Chris Diamantopoulos, Sean Hayes, and Will Sasso do an outstanding job imitating the most famous grouping of The Three Stooges (Moe Howard, Larry Fine, and Curly Howard, respectively). Their mannerisms, voices, and acting are sensationally accurate – even their physical features are surprisingly close. If this weren’t a movie, they’d certainly make a striking Vegas show. But turning this into a theatrical release begs many questions – namely, “Why?” Who exactly is this supposed to appeal to? Will the 18-25 year-old demographic dash to see a black-and-white act from the ’30s and ’40s revived in 2012? Will longtime fans of The Three Stooges embrace a one-note homage that spans the course of a feature-length film (if they wanted to revisit the characters doing the same shtick, wouldn’t they just watch the originals? Who will pay to see this?
Moe, Larry, and Curly are menaces as young children, but equally inseparable. In Episode 1: “More Orphan Than Not,” they subject the nuns who raise them to all sorts of mischievous torment (most notably Sister Mary-Mengele, played by Larry David). Episode 2: “The Bananas Split” finds the pure-of-heart, dim-of-wit triumvirate all grown up and off into the real world where they desperately try to earn the $830,000 needed to save the orphanage from bankruptcy. In The Final Episode: “No Moe Mister Nice Guy,” the knuckle-headed ternion get to the bottom of a plot to mercy-kill Lydia’s (Sofia Vergara) husband Teddy (Kirby Heyborne), an old friend of the stooges.

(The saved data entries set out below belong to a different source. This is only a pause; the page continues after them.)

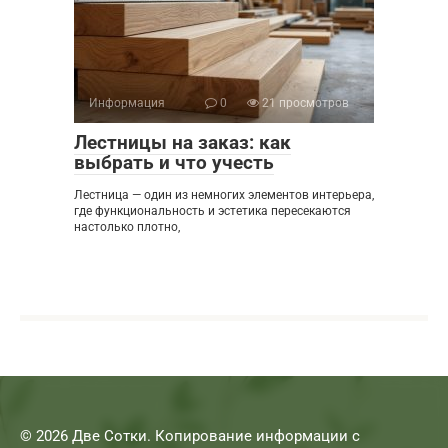
Информация
0
21 просмотров
Лестницы на заказ: как
выбрать и что учесть
Лестница — один из немногих элементов интерьера,
где функциональность и эстетика пересекаются
настолько плотно,
© 2026 Две Сотки. Копирование информации с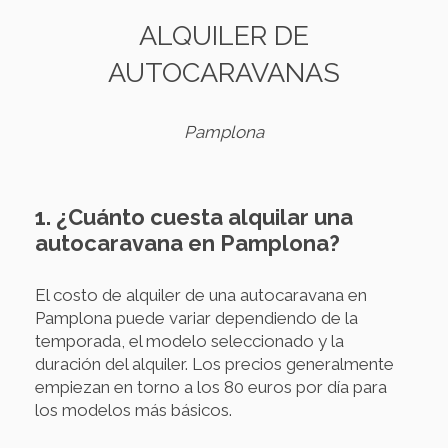
ALQUILER DE
AUTOCARAVANAS
Pamplona
1. ¿Cuánto cuesta alquilar una
autocaravana en Pamplona?
El costo de alquiler de una autocaravana en
Pamplona puede variar dependiendo de la
temporada, el modelo seleccionado y la
duración del alquiler. Los precios generalmente
empiezan en torno a los 80 euros por día para
los modelos más básicos.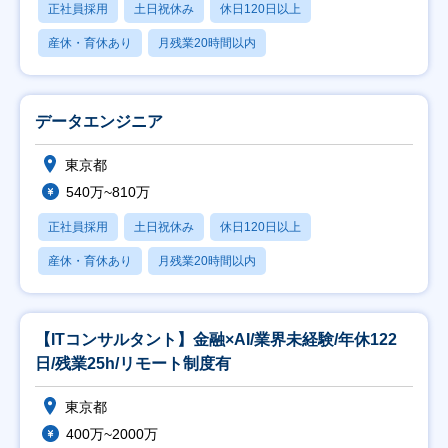
正社員採用
土日祝休み
休日120日以上
産休・育休あり
月残業20時間以内
データエンジニア
東京都
540万~810万
正社員採用
土日祝休み
休日120日以上
産休・育休あり
月残業20時間以内
【ITコンサルタント】金融×AI/業界未経験/年休122
日/残業25h/リモート制度有
東京都
400万~2000万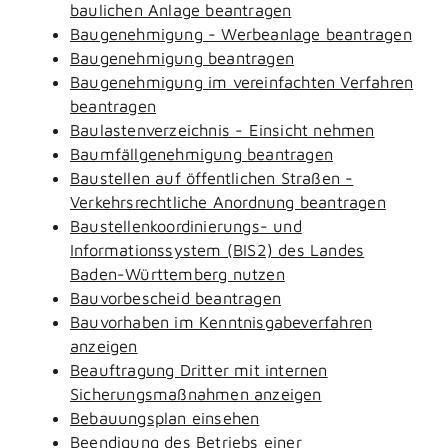
baulichen Anlage beantragen
Baugenehmigung - Werbeanlage beantragen
Baugenehmigung beantragen
Baugenehmigung im vereinfachten Verfahren
beantragen
Baulastenverzeichnis - Einsicht nehmen
Baumfällgenehmigung beantragen
Baustellen auf öffentlichen Straßen -
Verkehrsrechtliche Anordnung beantragen
Baustellenkoordinierungs- und
Informationssystem (BIS2) des Landes
Baden-Württemberg nutzen
Bauvorbescheid beantragen
Bauvorhaben im Kenntnisgabeverfahren
anzeigen
Beauftragung Dritter mit internen
Sicherungsmaßnahmen anzeigen
Bebauungsplan einsehen
Beendigung des Betriebs einer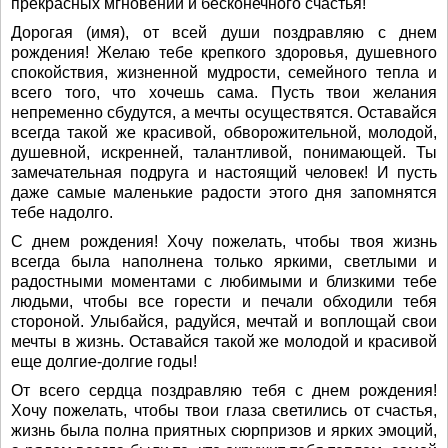
прекрасных мгновений и бесконечного счастья!
Дорогая (имя), от всей души поздравляю с днем
рождения! Желаю тебе крепкого здоровья, душевного
спокойствия, жизненной мудрости, семейного тепла и
всего того, что хочешь сама. Пусть твои желания
непременно сбудутся, а мечты осуществятся. Оставайся
всегда такой же красивой, обворожительной, молодой,
душевной, искренней, талантливой, понимающей. Ты
замечательная подруга и настоящий человек! И пусть
даже самые маленькие радости этого дня запомнятся
тебе надолго.
С днем рождения! Хочу пожелать, чтобы твоя жизнь
всегда была наполнена только яркими, светлыми и
радостными моментами с любимыми и близкими тебе
людьми, чтобы все горести и печали обходили тебя
стороной. Улыбайся, радуйся, мечтай и воплощай свои
мечты в жизнь. Оставайся такой же молодой и красивой
еще долгие-долгие годы!
От всего сердца поздравляю тебя с днем рождения!
Хочу пожелать, чтобы твои глаза светились от счастья,
жизнь была полна приятных сюрпризов и ярких эмоций,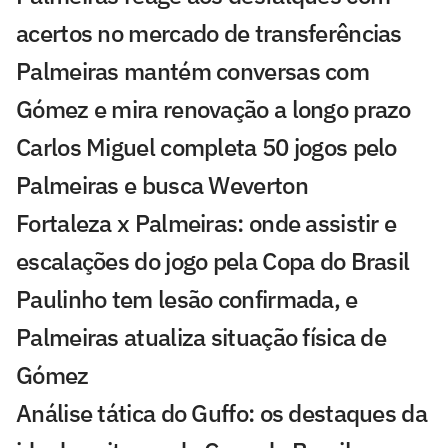
acertos no mercado de transferências
Palmeiras mantém conversas com
Gómez e mira renovação a longo prazo
Carlos Miguel completa 50 jogos pelo
Palmeiras e busca Weverton
Fortaleza x Palmeiras: onde assistir e
escalações do jogo pela Copa do Brasil
Paulinho tem lesão confirmada, e
Palmeiras atualiza situação física de
Gómez
Análise tática do Guffo: os destaques da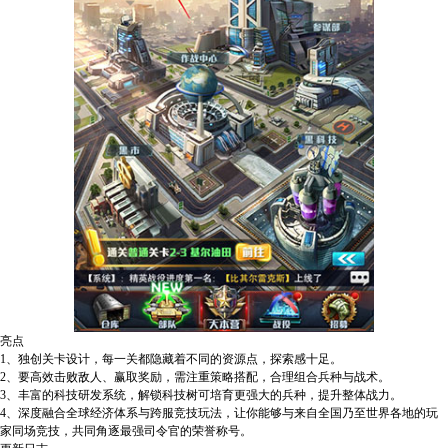
亮点
1、独创关卡设计，每一关都隐藏着不同的资源点，探索感十足。
2、要高效击败敌人、赢取奖励，需注重策略搭配，合理组合兵种与战术。
3、丰富的科技研发系统，解锁科技树可培育更强大的兵种，提升整体战力。
4、深度融合全球经济体系与跨服竞技玩法，让你能够与来自全国乃至世界各地的玩
家同场竞技，共同角逐最强司令官的荣誉称号。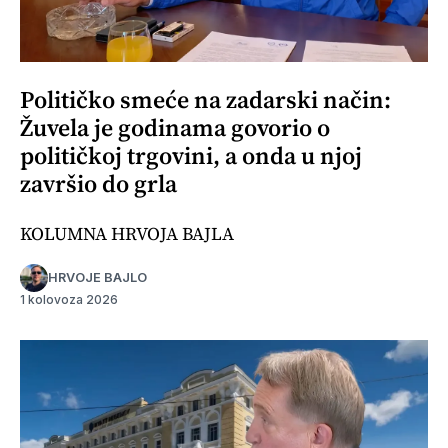
Političko smeće na zadarski način:
Žuvela je godinama govorio o
političkoj trgovini, a onda u njoj
završio do grla
KOLUMNA HRVOJA BAJLA
HRVOJE BAJLO
1 kolovoza 2026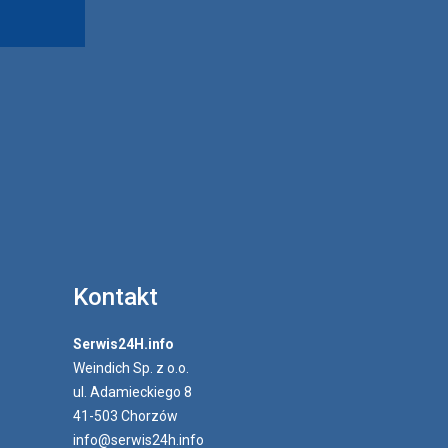
Kontakt
Serwis24H.info
Weindich Sp. z o.o.
ul. Adamieckiego 8
41-503 Chorzów
info@serwis24h.info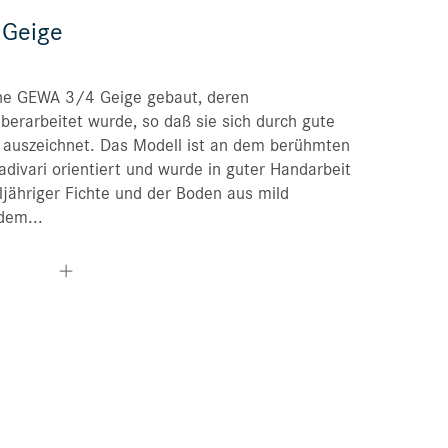
 Geige
您的订购
您标记的乐器
he GEWA 3/4 Geige gebaut, deren
erarbeitet wurde, so daß sie sich durch gute
n auszeichnet. Das Modell ist an dem berühmten
divari orientiert und wurde in guter Handarbeit
ljähriger Fichte und der Boden aus mild
dem...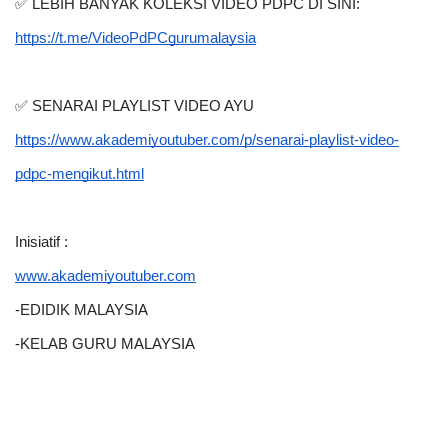
✅ LEBIH BANYAK KOLEKSI VIDEO PDPC DI SINI:
https://t.me/VideoPdPCgurumalaysia
✅ SENARAI PLAYLIST VIDEO AYU
https://www.akademiyoutuber.com/p/senarai-playlist-video-
pdpc-mengikut.html
Inisiatif :
www.akademiyoutuber.com
-EDIDIK MALAYSIA
-KELAB GURU MALAYSIA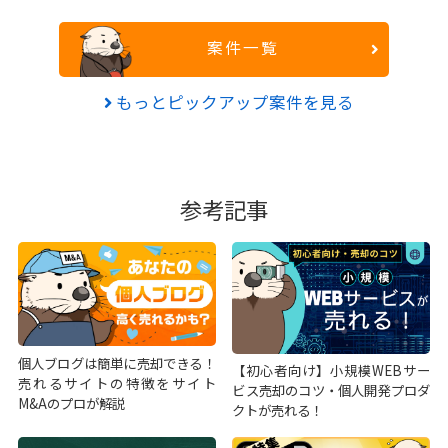
案件一覧
もっとピックアップ案件を見る
参考記事
個人ブログは簡単に売却できる！
【初心者向け】小規模WEBサー
売れるサイトの特徴をサイト
ビス売却のコツ・個人開発プロダ
M&Aのプロが解説
クトが売れる！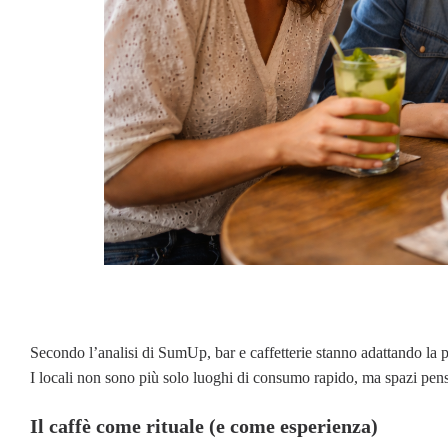
Secondo l’analisi di SumUp, bar e caffetterie stanno adattando la p
I locali non sono più solo luoghi di consumo rapido, ma spazi pensa
Il caffè come rituale (e come esperienza)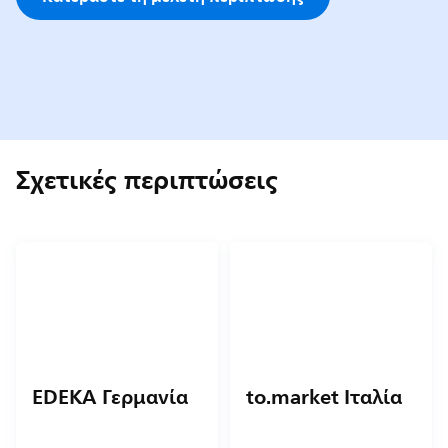
Σχετικές περιπτώσεις
EDEKA Γερμανία
to.market Ιταλία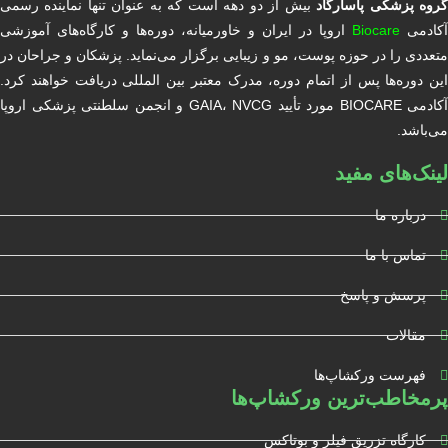
روه پزشکی پاسارگاد
بیش از دو دهه است که به عنوان تنها نماینده رسمی
آکادمی
Biocare
اروپا در ایران و خاورمیانه، دوره‌ها و کارگاه‌های آموزشی
متعددی را در حوزه پوست، مو و زیبایی برگزار می‌نماید. پزشکان و جراحان در
این دوره‌ها پس از اتمام دوره، مدرک معتبر بین المللی دریافت خواهند کرد.
آکادمی BIOCARE مورد تأیید GAIA، NVCG و انجمن سلطنتی پزشکی اروپا
می‌باشد.
لینک‌های مفید
درباره ما
تماس با ما
پرسش و پاسخ
مقالات
فهرست ورکشاپ‌ها
پرمخاطب‌ترین ورکشاپ‌ها
کارگاه تزریق فیلر و بوتاکس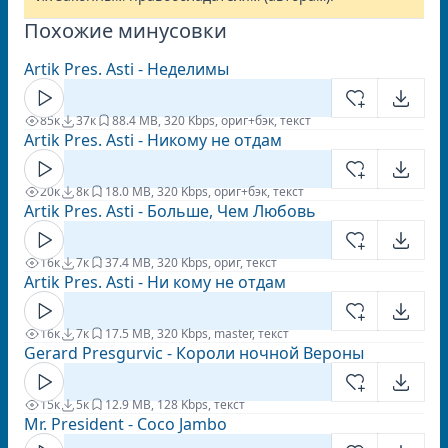
Похожие минусовки
Artik Pres. Asti - Неделимы
85к
37к
8
8.4 MB, 320 Kbps, ориг+бэк, текст
Artik Pres. Asti - Никому не отдам
20к
8к
1
8.0 MB, 320 Kbps, ориг+бэк, текст
Artik Pres. Asti - Больше, Чем Любовь
16к
7к
3
7.4 MB, 320 Kbps, ориг, текст
Artik Pres. Asti - Ни кому не отдам
16к
7к
1
7.5 MB, 320 Kbps, master, текст
Gerard Presgurvic - Короли ночной Вероны
15к
5к
1
2.9 MB, 128 Kbps, текст
Mr. President - Coco Jambo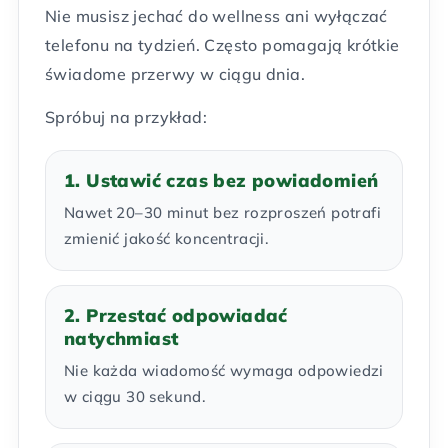
Nie musisz jechać do wellness ani wyłączać
telefonu na tydzień. Często pomagają krótkie
świadome przerwy w ciągu dnia.
Spróbuj na przykład:
1. Ustawić czas bez powiadomień
Nawet 20–30 minut bez rozproszeń potrafi
zmienić jakość koncentracji.
2. Przestać odpowiadać
natychmiast
Nie każda wiadomość wymaga odpowiedzi
w ciągu 30 sekund.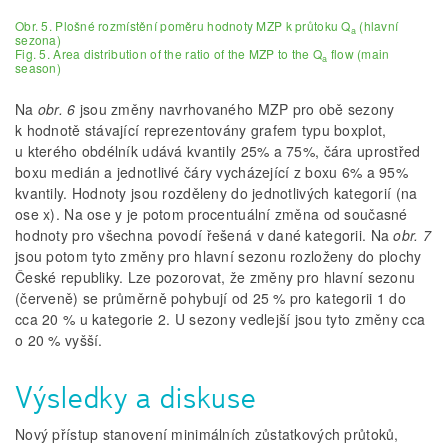
Obr. 5. Plošné rozmístění poměru hodnoty MZP k průtoku Q
(hlavní
a
sezona)
Fig. 5. Area distribution of the ratio of the MZP to the Q
flow (main
a
season)
Na
obr. 6
jsou změny navrhovaného MZP pro obě sezony
k hodnotě stávající reprezentovány grafem typu boxplot,
u kterého obdélník udává kvantily 25% a 75%, čára uprostřed
boxu medián a jednotlivé čáry vycházející z boxu 6% a 95%
kvantily. Hodnoty jsou rozděleny do jednotlivých kategorií (na
ose x). Na ose y je potom procentuální změna od současné
hodnoty pro všechna povodí řešená v dané kategorii. Na
obr. 7
jsou potom tyto změny pro hlavní sezonu rozloženy do plochy
České republiky. Lze pozorovat, že změny pro hlavní sezonu
(červeně) se průměrně pohybují od 25 % pro kategorii 1 do
cca 20 % u kategorie 2. U sezony vedlejší jsou tyto změny cca
o 20 % vyšší.
Výsledky a diskuse
Nový přístup stanovení minimálních zůstatkových průtoků,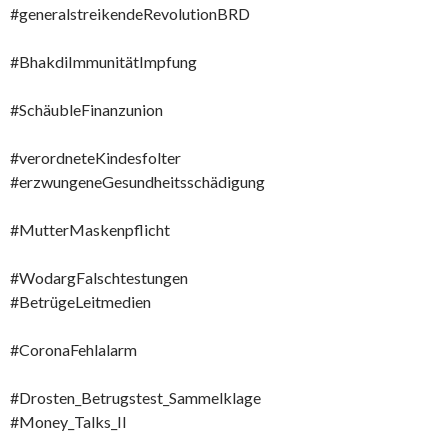
#generalstreikendeRevolutionBRD
#BhakdiImmunitätImpfung
#SchäubleFinanzunion
#verordneteKindesfolter
#erzwungeneGesundheitsschädigung
#MutterMaskenpflicht
#WodargFalschtestungen
#BetrügeLeitmedien
#CoronaFehlalarm
#Drosten_Betrugstest_Sammelklage
#Money_Talks_II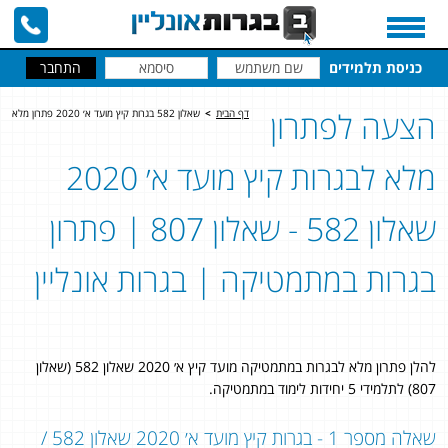
כניסת תלמידים
הצעה לפתרון
דף הבית
>
שאלון 582 בגרות קיץ מועד א׳ 2020 פתרון מלא
מלא לבגרות קיץ מועד א׳ 2020
שאלון 582 - שאלון 807 | פתרון
בגרות במתמטיקה | בגרות אונליין
להלן פתרון מלא לבגרות במתמטיקה מועד קיץ א׳ 2020 שאלון 582 (שאלון
807) לתלמידי 5 יחידות לימוד במתמטיקה.
שאלה מספר 1 - בגרות קיץ מועד א׳ 2020 שאלון 582 /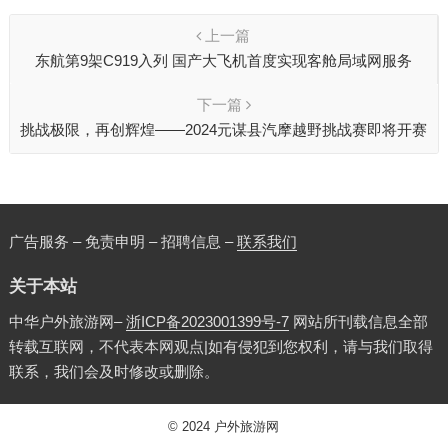
上一篇
东航第9架C919入列 国产大飞机首度实现客舱局域网服务
下一篇
挑战极限，再创辉煌——2024元谋县汽摩越野挑战赛即将开赛
广告服务 – 免责申明 – 招聘信息 –
联系我们
关于本站
中华户外旅游网–
浙ICP备2023001399号-7
网站所刊载信息全部
转载互联网，不代表本网观点|如有侵犯到您权利，请与我们取得
联系，我们会及时修改或删除。
© 2024
户外旅游网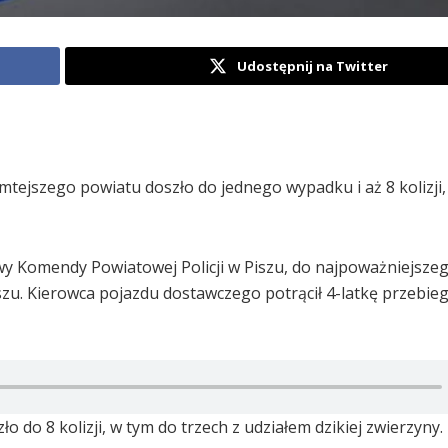
Udostępnij na Twitter
mtejszego powiatu doszło do jednego wypadku i aż 8 kolizji,
wy Komendy Powiatowej Policji w Piszu, do najpoważniejsze
iszu. Kierowca pojazdu dostawczego potrącił 4-latkę przebie
do 8 kolizji, w tym do trzech z udziałem dzikiej zwierzyny.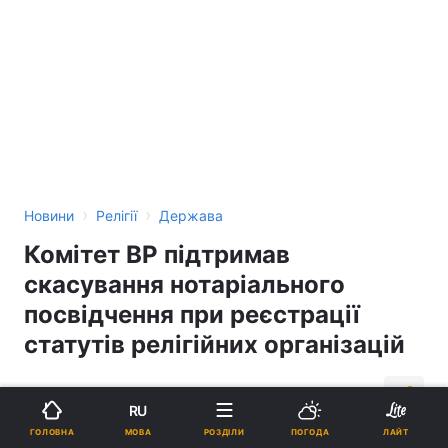
›
›
Новини
Релігії
Держава
Комітет ВР підтримав
скасування нотаріального
посвідчення при реєстрації
статутів релігійних організацій
13:21, 08.09.17
3 хв.
416
RU
МОВА
ГОЛОВНА
РОЗДІЛИ
ПОГОДА
ЛАЙТ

An exemplary amount of research and rehearsing went into constructing this film. Their most famous routines are mimicked accurately, with triple-face-slapping, sledgehammers colliding with heads, saw blades going dull against Curly’s crown, and every other form of incredibly brutal but bloodless violence to the body (it’s so much, in fact, that directors Bobby and Peter Farrelly must orchestrate a PSA before the end credits to warn children not to copy what they see – somehow producers find this material comparable to the Jackass movies). The similarities continue into the trio bunking and snoring together, the sound effects of eye-poking, hair-pulling and chin-punching, snippets of the classic music (Three Blind Mice), the mismatched suits, overalls, and drag costumes, the wide-legged gait, and even borrowed verbal jokes from the original theatrical shorts. This exhaustive replication is ultimately just an uncreative copy, like Gus Van Sant’s 1998 shot-for-shot remake of Psycho. The actors have changed, but to what end? Even films like My Week With Marilyn, J. Edgar, or A Dangerous Method, which had equally unremarkable substance, examined a side of their subjects that weren’t completely familiar with audiences. This isn’t even a straight documentary like The Lost Stooges (1990) or a conventional biopic like The Three Stooges (2000), but rather an oddly arranged redo of the real Stooges’ skits.
The greatest flaw in the Farrelly’s efforts is with the integration of the stooges into modern society. Transposing them to a world of sagging pants, iPhones, pop music, breast implants, and Jersey Shore is simply horrifying. Their surroundings were always more serious than their incomparable immaturity, but never grounded in the realities of the time. Their gags need a more fantasy-like environment to be effective (in just a single scene do they appropriately construct this setting, converting a golf course into a free-range fish farm). Smacking around the cast of a reality TV show appears astonishingly forced, fake, and ill-fitted. The actual comedy violence is occasionally funny, but the backgrounds, context, and supporting characters are meddlesomely incompatible.